Use the search bar to filter datasets by name. Use the Status and Source dropdown filters to narrow results. Click Show archived in the toolbar to include archived datasets.
Pipeline-generated datasets
When a pipeline becomes active, a dataset is automatically created in the Data Vault. Each task in the pipeline becomes a row in the dataset, with columns corresponding to the form fields defined in the pipeline's nodes.
These datasets update in real time — as tasks progress through the pipeline, the dataset content reflects their current state, including task status (pending, in progress, finished, etc.).

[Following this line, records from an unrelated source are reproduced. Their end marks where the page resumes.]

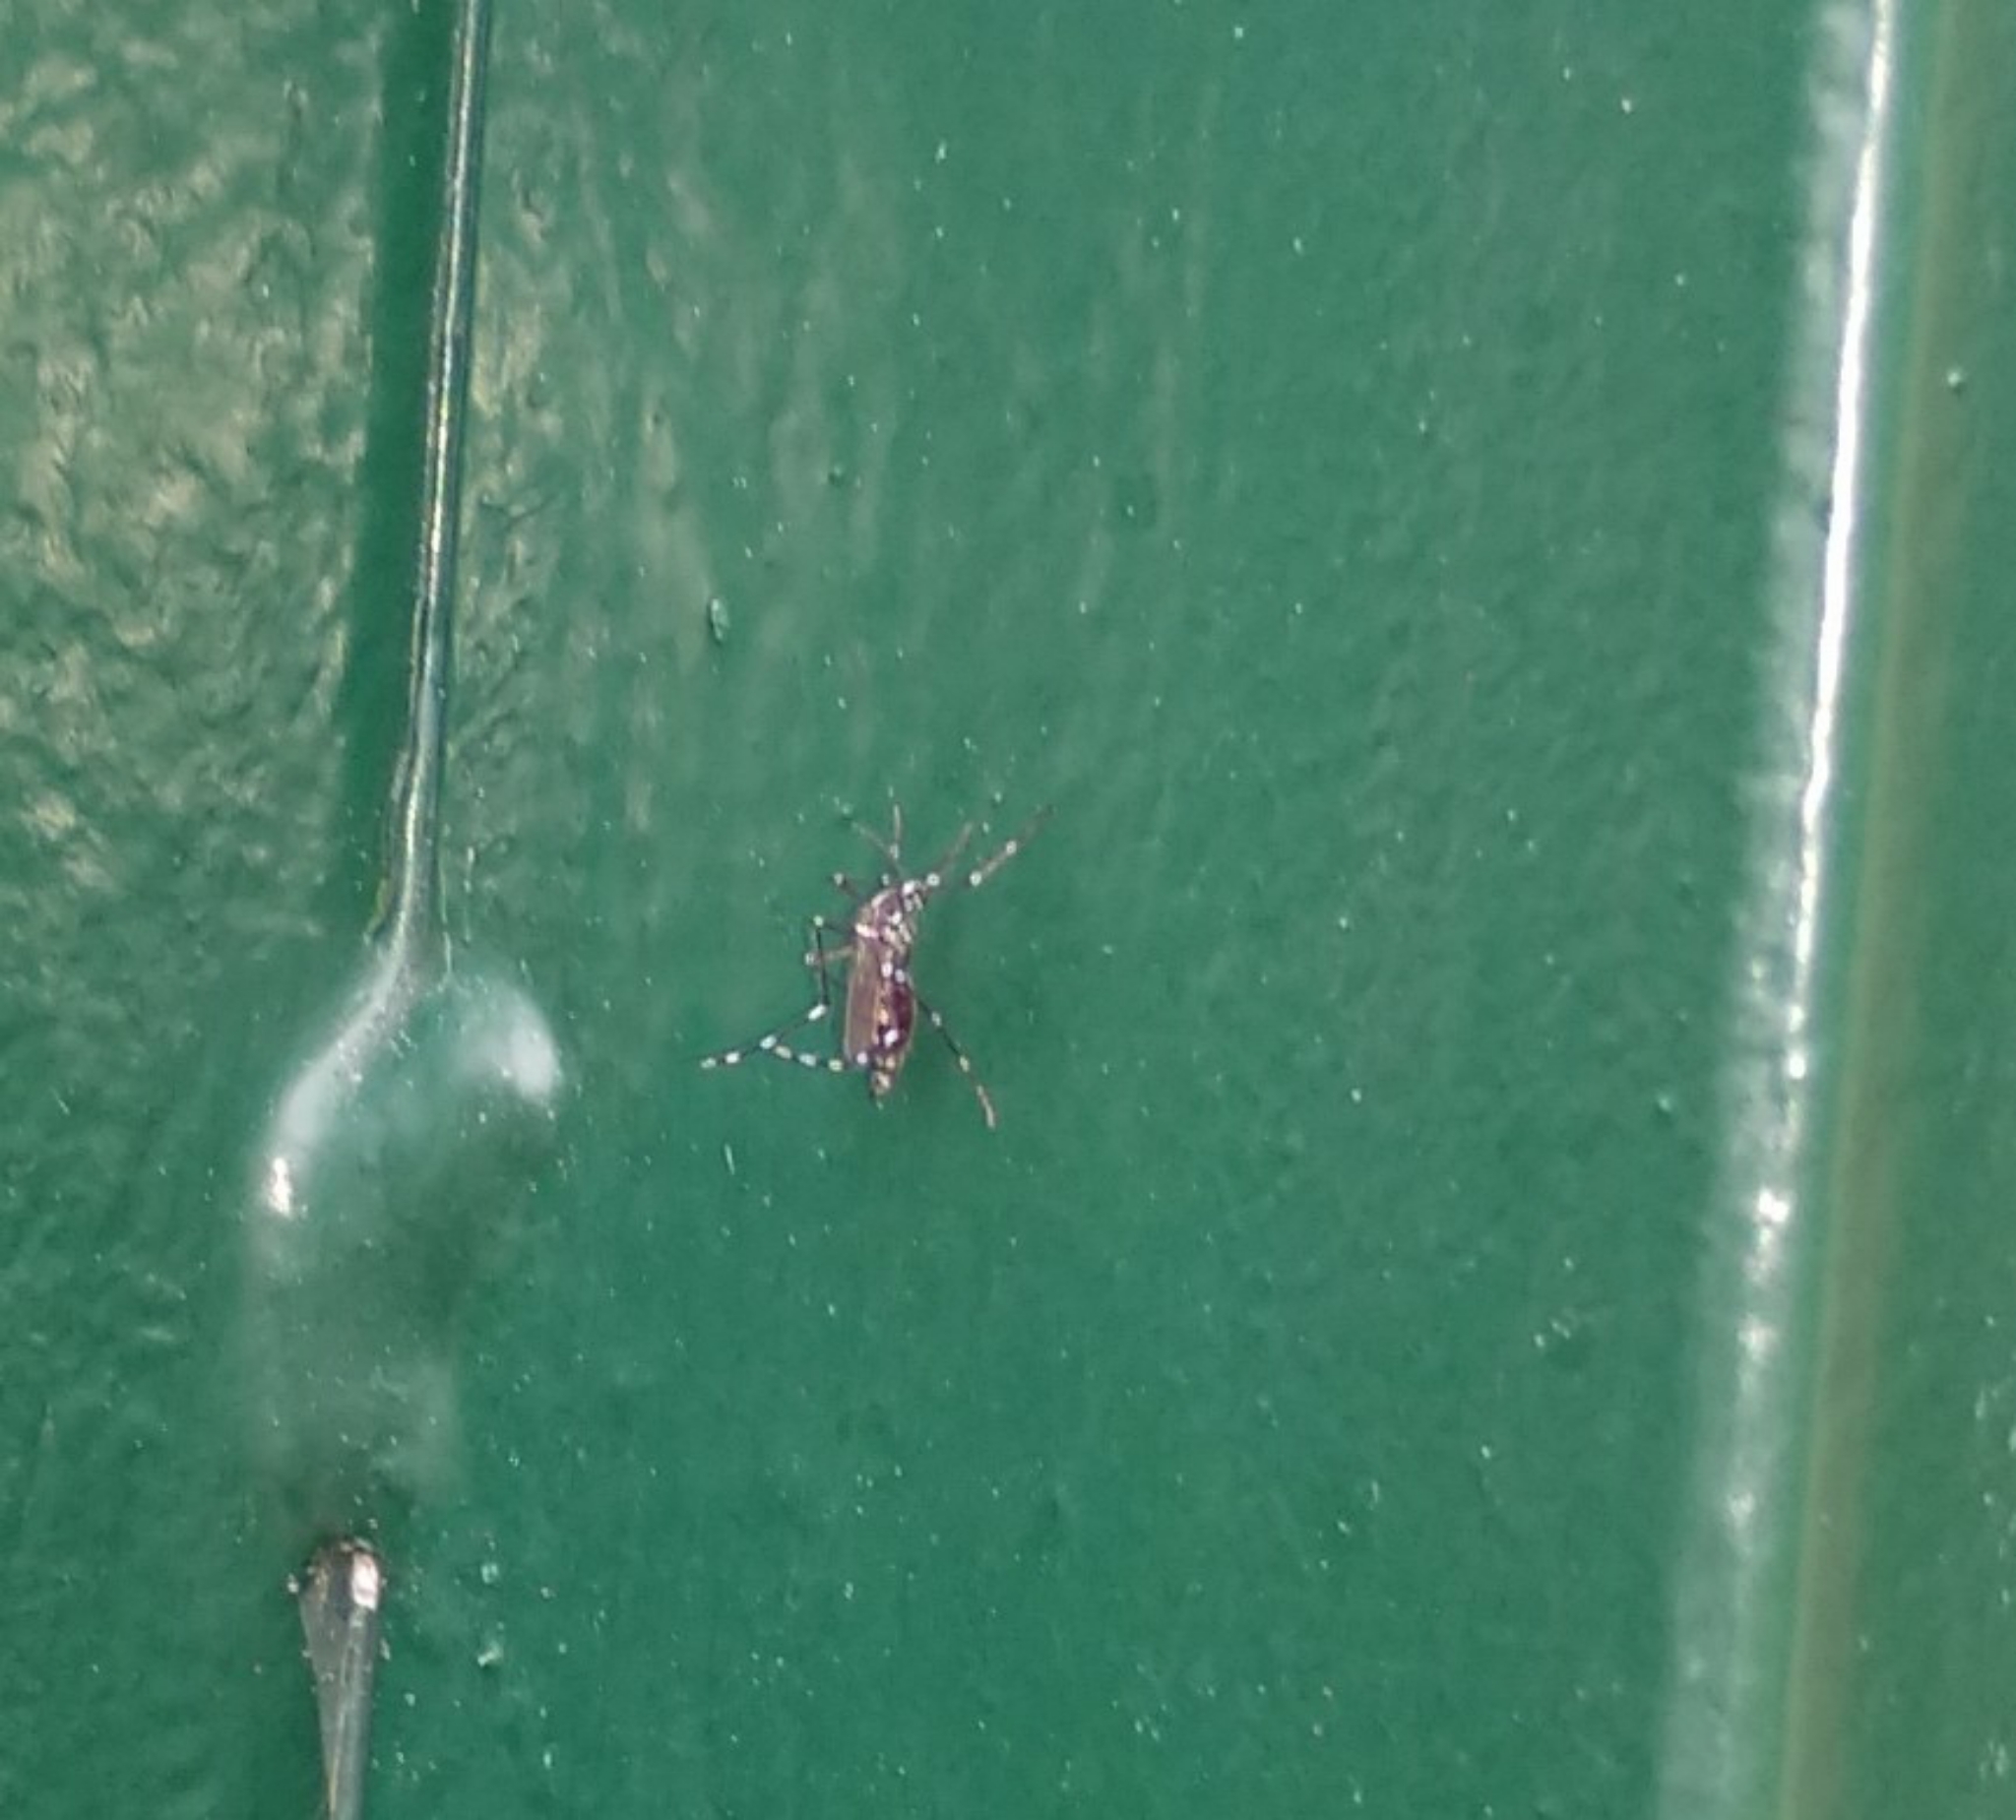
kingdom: Animalia
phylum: Arthropoda
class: Insecta
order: Diptera
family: Culicidae
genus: Aedes
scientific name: Aedes albopictus
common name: Tiger mosquito
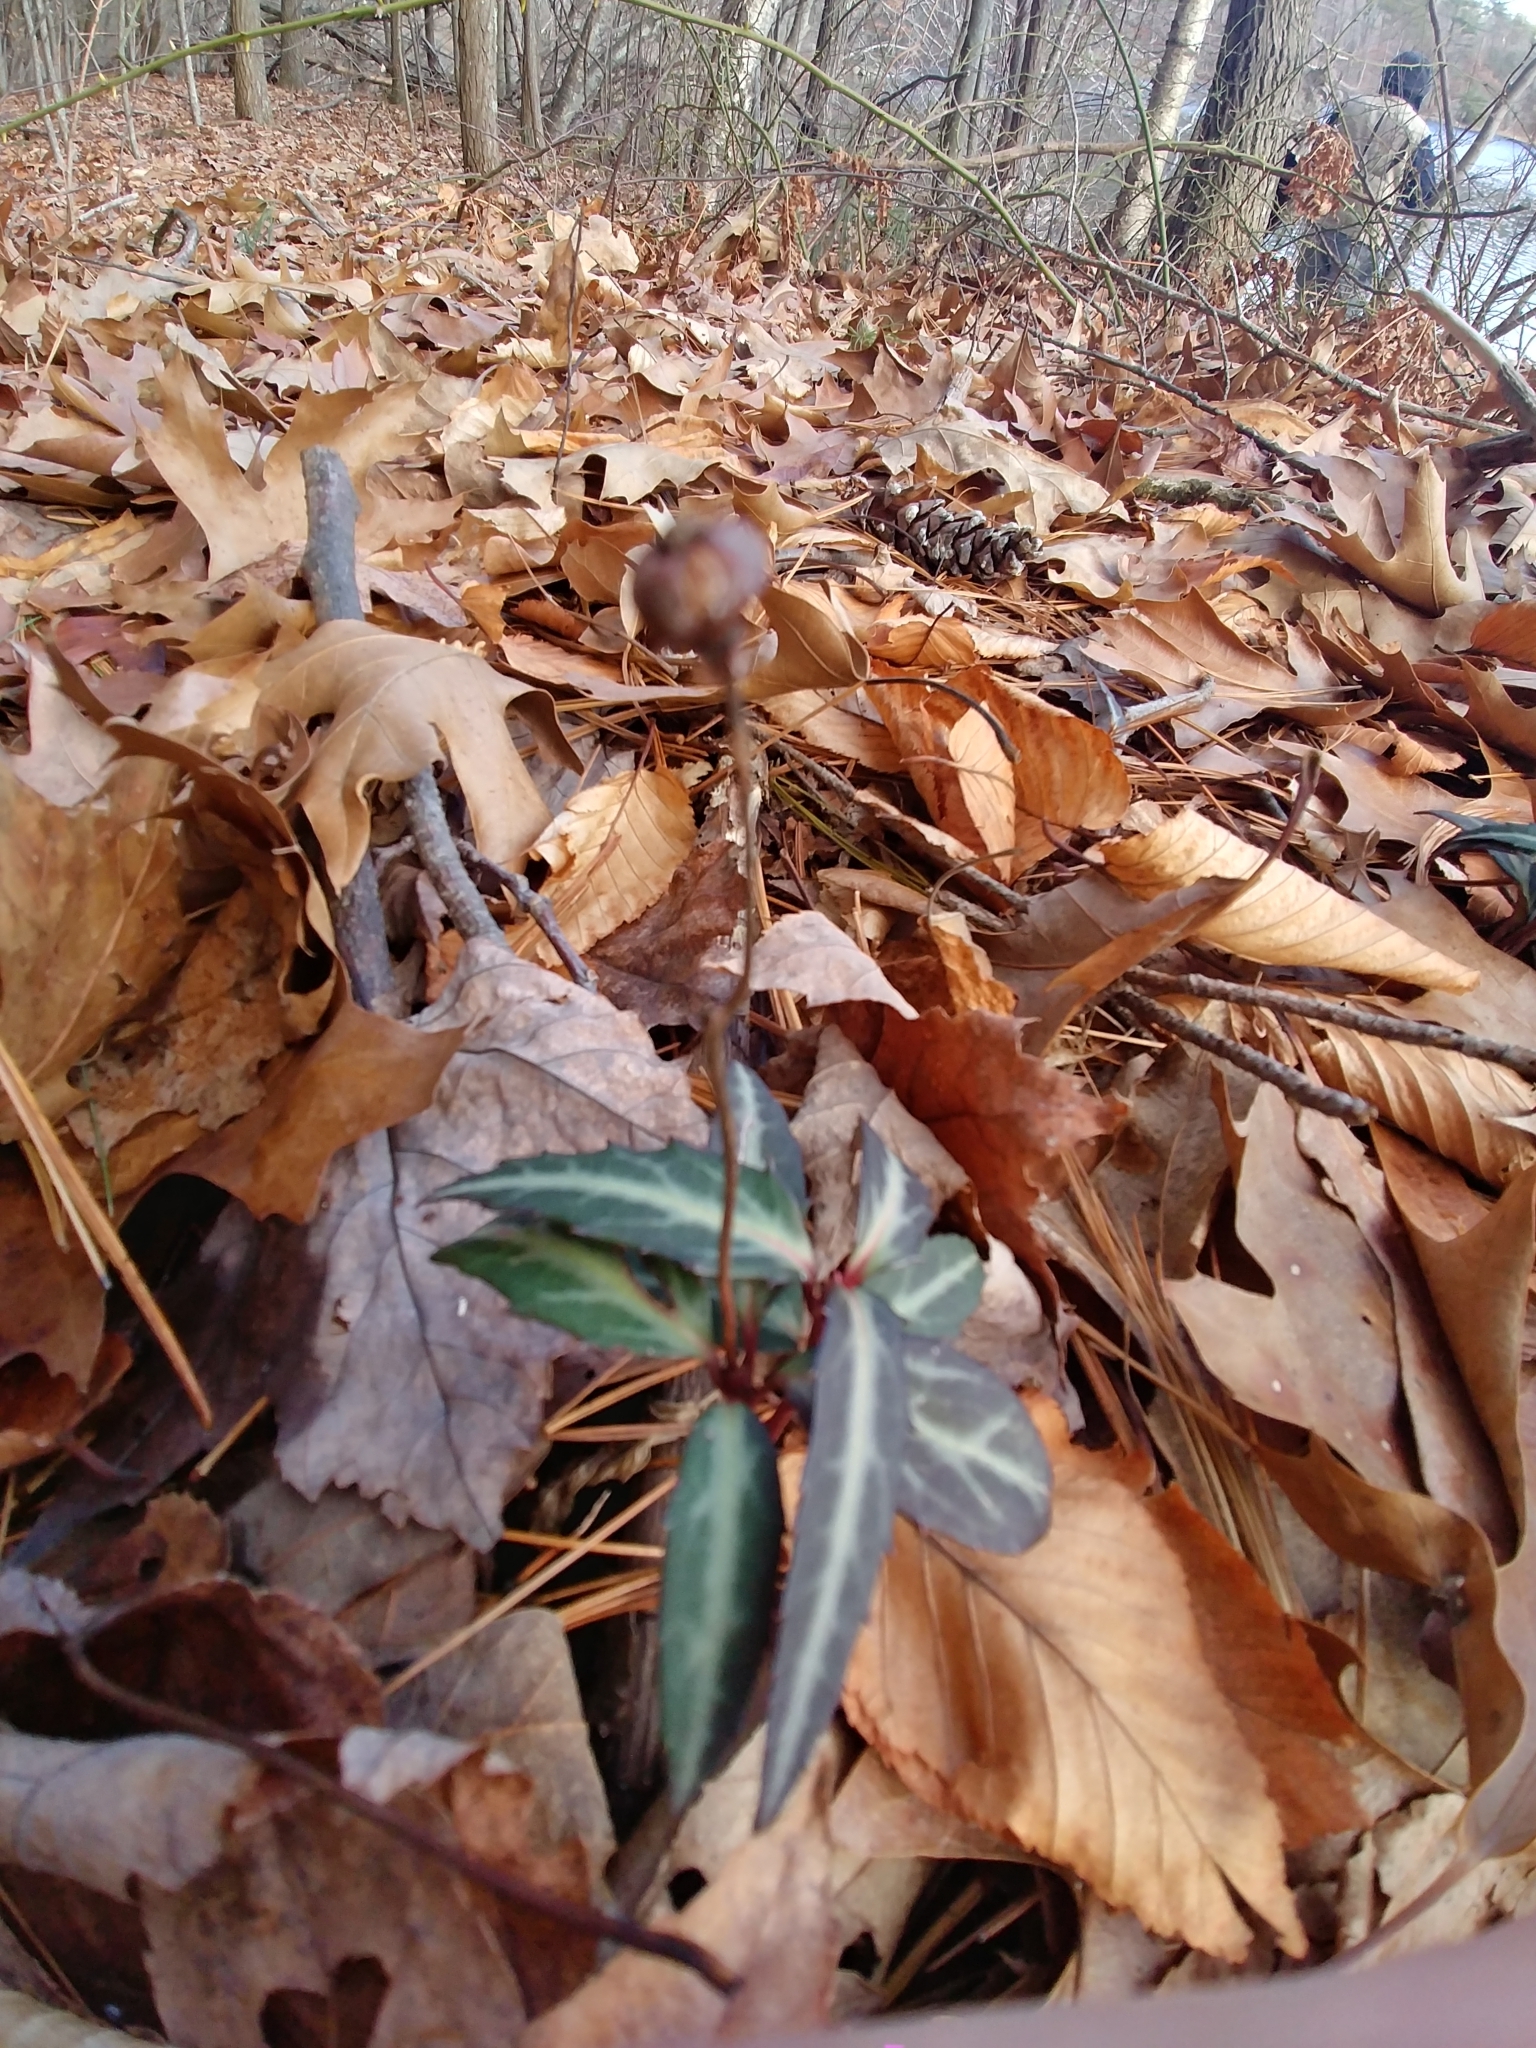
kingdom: Plantae
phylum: Tracheophyta
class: Magnoliopsida
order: Ericales
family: Ericaceae
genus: Chimaphila
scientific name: Chimaphila maculata
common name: Spotted pipsissewa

If a pipeline-backed dataset is deleted and the pipeline later becomes active again, a new dataset is automatically created to ensure data collection continues.
Dataset detail page
Click on any dataset to open its detail page. The page has four tabs:
- Overview — summary statistics (row count, column count, dates), source information, and pipeline link for pipeline-backed datasets.
- Dataset Content — paginated data table showing all rows and fields. Supports column visibility controls and text wrapping toggle.
- Analytics — evaluation field analytics, contributor breakdowns, and inter-rater agreement metrics (pipeline datasets only).
- Studio — interactive charting and exploration workspace (pipeline datasets only). See Analytics Studio.
The toolbar at the top of the detail page includes:
- Share — create a share link (pipeline datasets only). See Sharing.
- Export — download the dataset. See Exporting Data.
- Archive / Unarchive — toggle the archived state (not available for datasets with "collecting" status).
- Delete — permanently delete the dataset (not available for datasets with "collecting" status).
Managing datasets
Archiving
Archive a dataset to hide it from the default Data Vault listing. Archived datasets are not deleted — they can be restored at any time using Unarchive. Datasets with "collecting" status (i.e., their pipeline is active) cannot be archived.
If a pipeline becomes active and its dataset was previously archived, the dataset is automatically un-archived.
Deleting
Deleting a dataset is permanent. The confirmation dialog warns that the action cannot be undone. If the associated pipeline later becomes active, a new (empty) dataset will be created automatically.
Datasets with "collecting" status cannot be deleted — pause or complete the pipeline first.
Renaming
Imported datasets can be renamed by clicking the dataset title on the detail page. Pipeline-backed datasets inherit their name from the pipeline and cannot be renamed directly.